Dataset rows =>
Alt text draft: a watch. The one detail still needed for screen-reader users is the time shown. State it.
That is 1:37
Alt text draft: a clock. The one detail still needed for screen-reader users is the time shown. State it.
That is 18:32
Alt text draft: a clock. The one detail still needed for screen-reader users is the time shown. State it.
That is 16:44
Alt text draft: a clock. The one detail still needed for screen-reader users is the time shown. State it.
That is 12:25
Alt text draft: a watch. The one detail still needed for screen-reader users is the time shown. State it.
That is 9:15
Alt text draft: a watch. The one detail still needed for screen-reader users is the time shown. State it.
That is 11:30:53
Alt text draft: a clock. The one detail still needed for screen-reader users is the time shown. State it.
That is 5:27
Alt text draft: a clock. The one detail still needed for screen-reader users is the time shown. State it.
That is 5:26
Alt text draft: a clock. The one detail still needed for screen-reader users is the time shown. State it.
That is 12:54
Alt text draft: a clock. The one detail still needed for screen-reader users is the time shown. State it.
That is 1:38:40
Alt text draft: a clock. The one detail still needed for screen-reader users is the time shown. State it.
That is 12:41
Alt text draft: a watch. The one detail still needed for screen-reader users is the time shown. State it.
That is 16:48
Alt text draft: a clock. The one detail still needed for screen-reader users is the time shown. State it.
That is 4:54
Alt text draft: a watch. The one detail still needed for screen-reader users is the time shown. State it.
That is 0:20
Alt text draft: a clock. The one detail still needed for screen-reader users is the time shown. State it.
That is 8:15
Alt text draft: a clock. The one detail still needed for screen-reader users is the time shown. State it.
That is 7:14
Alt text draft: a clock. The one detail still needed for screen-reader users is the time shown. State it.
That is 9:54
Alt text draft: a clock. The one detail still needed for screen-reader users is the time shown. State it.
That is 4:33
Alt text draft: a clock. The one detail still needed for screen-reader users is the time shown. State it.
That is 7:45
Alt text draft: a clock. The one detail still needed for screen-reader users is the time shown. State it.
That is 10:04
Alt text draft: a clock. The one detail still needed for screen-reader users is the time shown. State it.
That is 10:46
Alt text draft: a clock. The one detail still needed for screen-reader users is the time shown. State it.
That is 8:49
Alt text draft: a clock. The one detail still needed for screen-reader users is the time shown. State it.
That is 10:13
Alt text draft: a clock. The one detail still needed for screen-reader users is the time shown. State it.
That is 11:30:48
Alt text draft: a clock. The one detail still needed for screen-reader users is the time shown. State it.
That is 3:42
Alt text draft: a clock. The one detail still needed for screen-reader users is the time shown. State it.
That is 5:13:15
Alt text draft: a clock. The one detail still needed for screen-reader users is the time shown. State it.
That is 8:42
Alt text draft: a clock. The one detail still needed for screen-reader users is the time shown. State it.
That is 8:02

Exercise requirements => Copy the listing from its first line down through the line holding "That is 11:30:53", inclusive, swapping every "draft" for "version" and leaving everything else unchanged.

Problem solution =>
Alt text version: a watch. The one detail still needed for screen-reader users is the time shown. State it.
That is 1:37
Alt text version: a clock. The one detail still needed for screen-reader users is the time shown. State it.
That is 18:32
Alt text version: a clock. The one detail still needed for screen-reader users is the time shown. State it.
That is 16:44
Alt text version: a clock. The one detail still needed for screen-reader users is the time shown. State it.
That is 12:25
Alt text version: a watch. The one detail still needed for screen-reader users is the time shown. State it.
That is 9:15
Alt text version: a watch. The one detail still needed for screen-reader users is the time shown. State it.
That is 11:30:53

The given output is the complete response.